▸ Set task: Give the material from the line with "family: Rallidae" up to and including the line with "class: Polypodiopsida" as a two-column CSV with the columns field and value, one row per line. Quote each field, replace line breaks with spaces, and leave out the pictures.

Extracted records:

** begin **

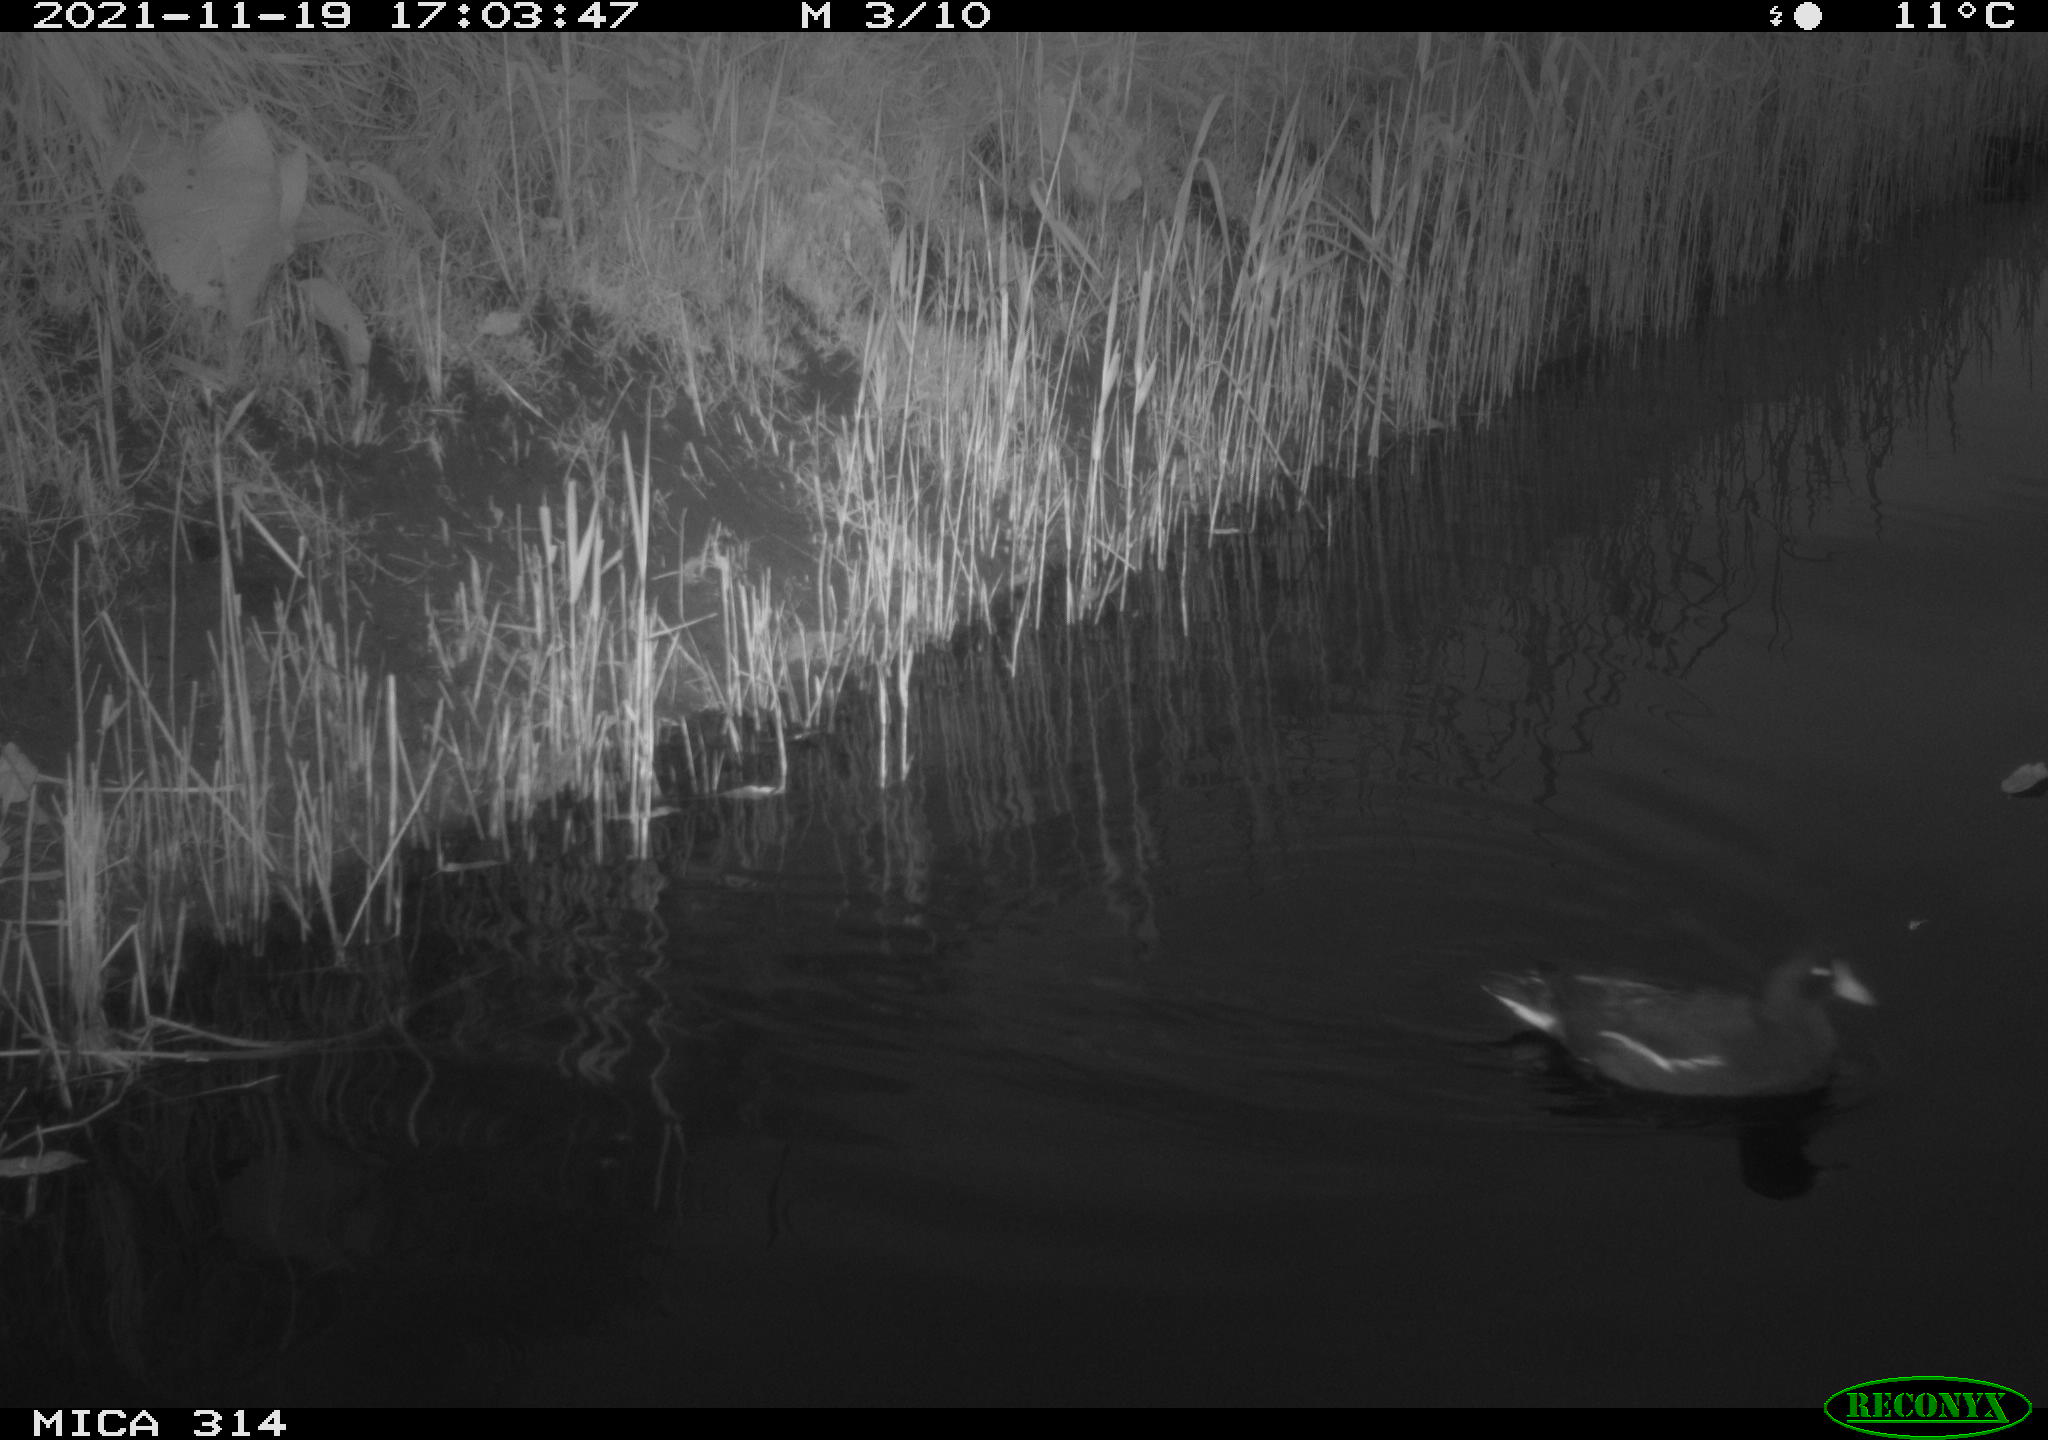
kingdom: Animalia
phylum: Chordata
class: Aves
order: Gruiformes
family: Rallidae
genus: Gallinula
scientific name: Gallinula chloropus
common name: Common moorhen
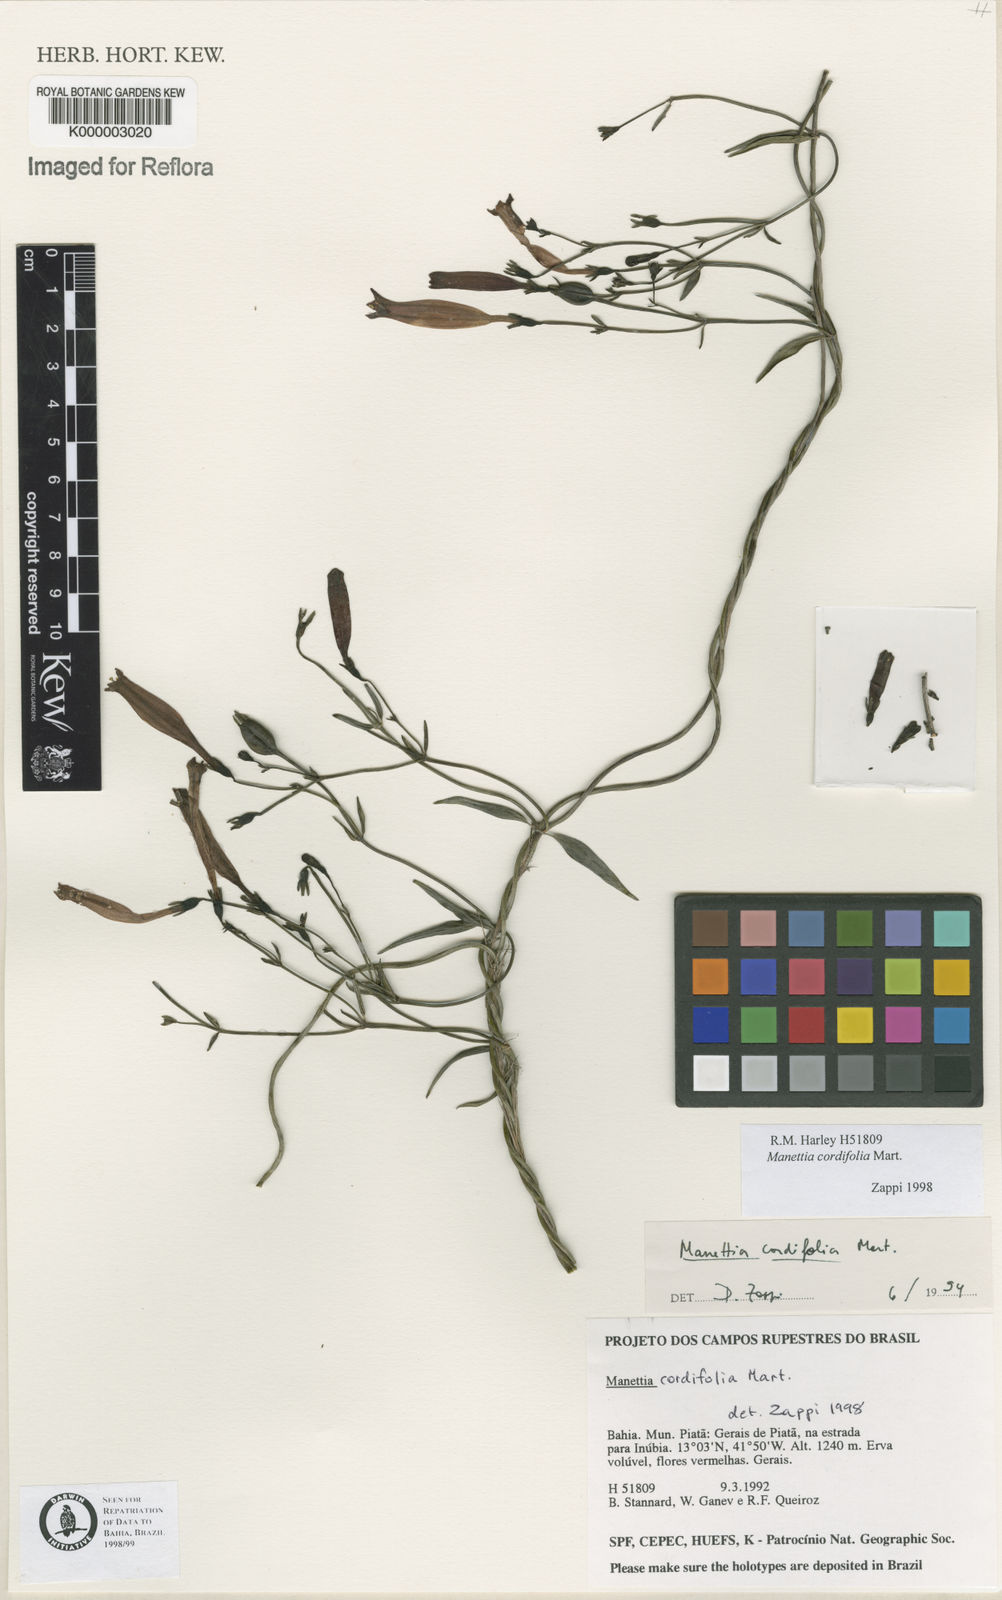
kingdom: Plantae
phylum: Tracheophyta
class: Magnoliopsida
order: Gentianales
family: Rubiaceae
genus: Manettia
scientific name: Manettia cordifolia
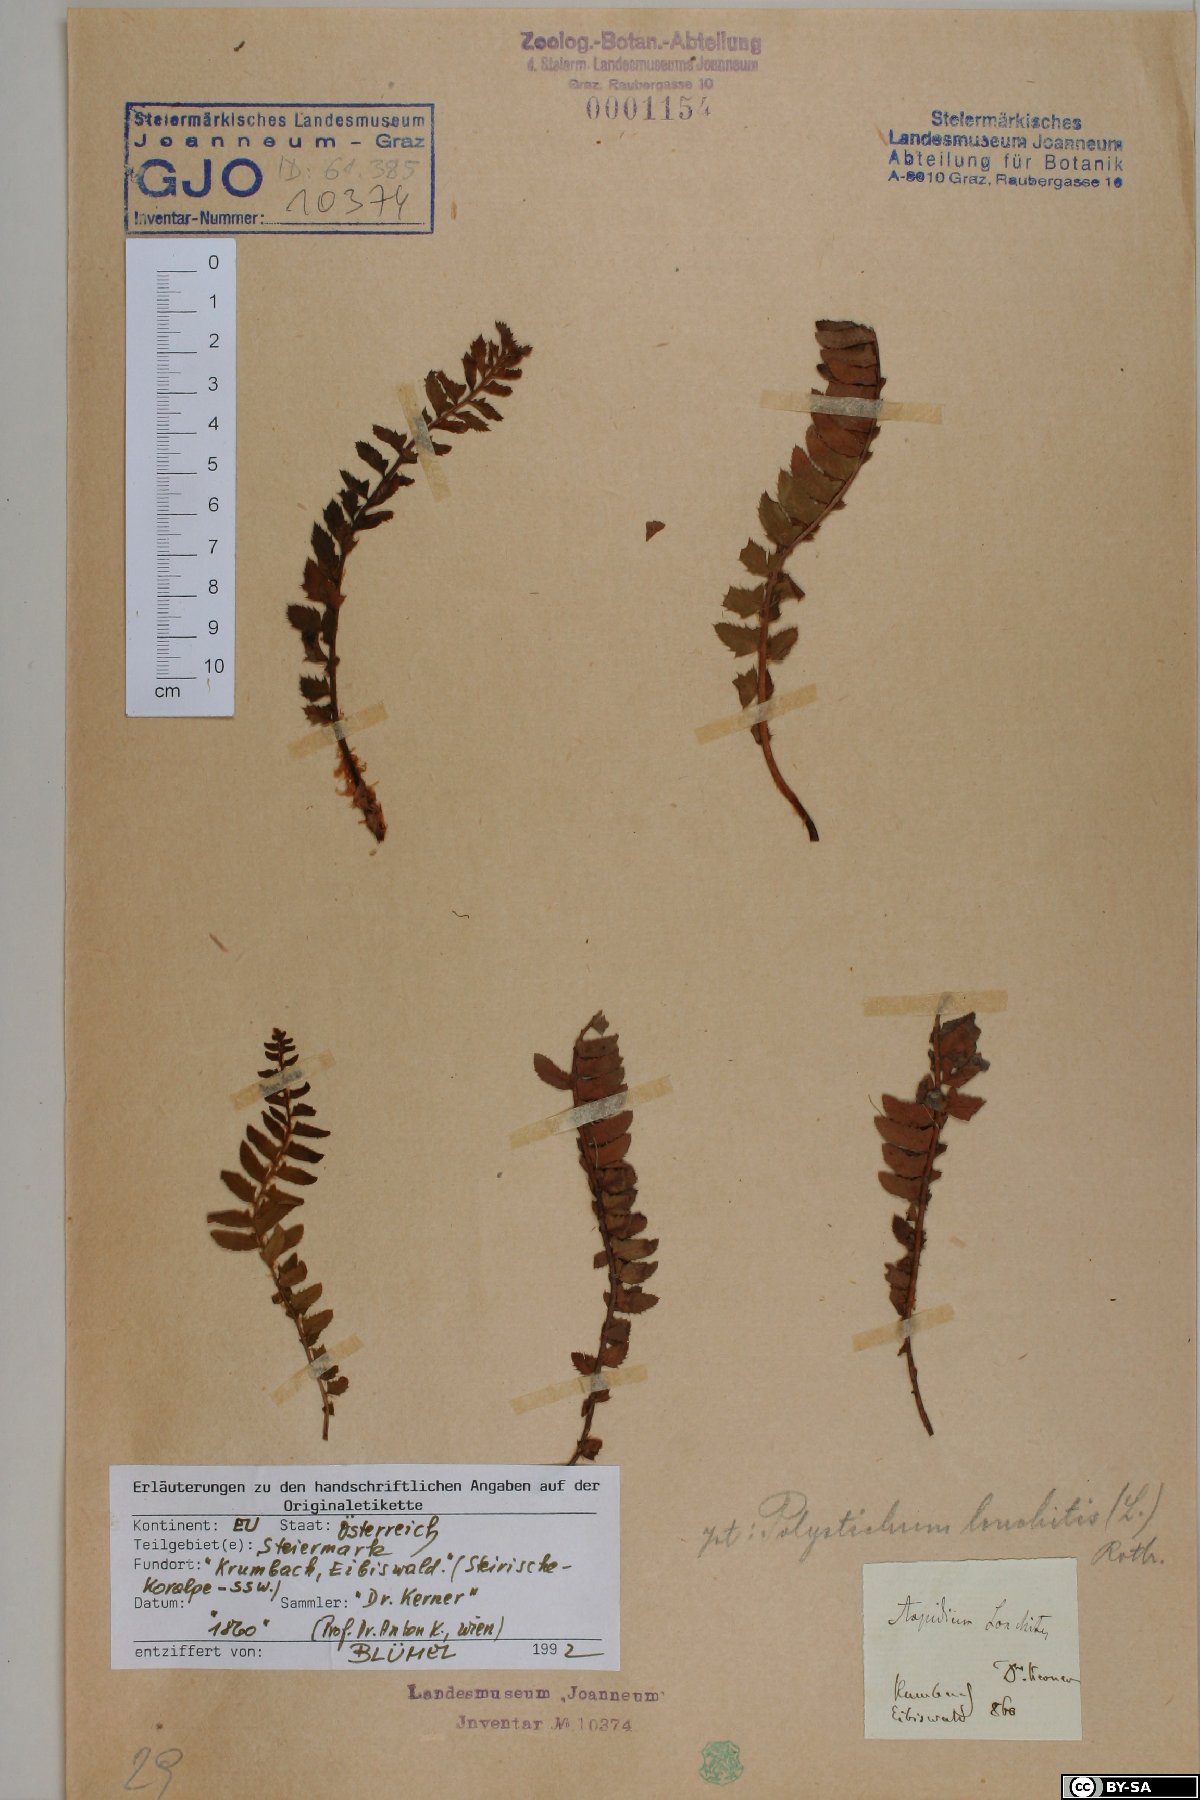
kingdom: Plantae
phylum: Tracheophyta
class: Polypodiopsida
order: Polypodiales
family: Dryopteridaceae
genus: Polystichum
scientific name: Polystichum lonchitis
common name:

** end **

▸ Complete answer:
field,value
"family:","Rallidae"
"genus:","Gallinula"
"scientific name:","Gallinula chloropus"
"common name:","Common moorhen"
"kingdom:","Plantae"
"phylum:","Tracheophyta"
"class:","Magnoliopsida"
"order:","Gentianales"
"family:","Rubiaceae"
"genus:","Manettia"
"scientific name:","Manettia cordifolia"
"kingdom:","Plantae"
"phylum:","Tracheophyta"
"class:","Polypodiopsida"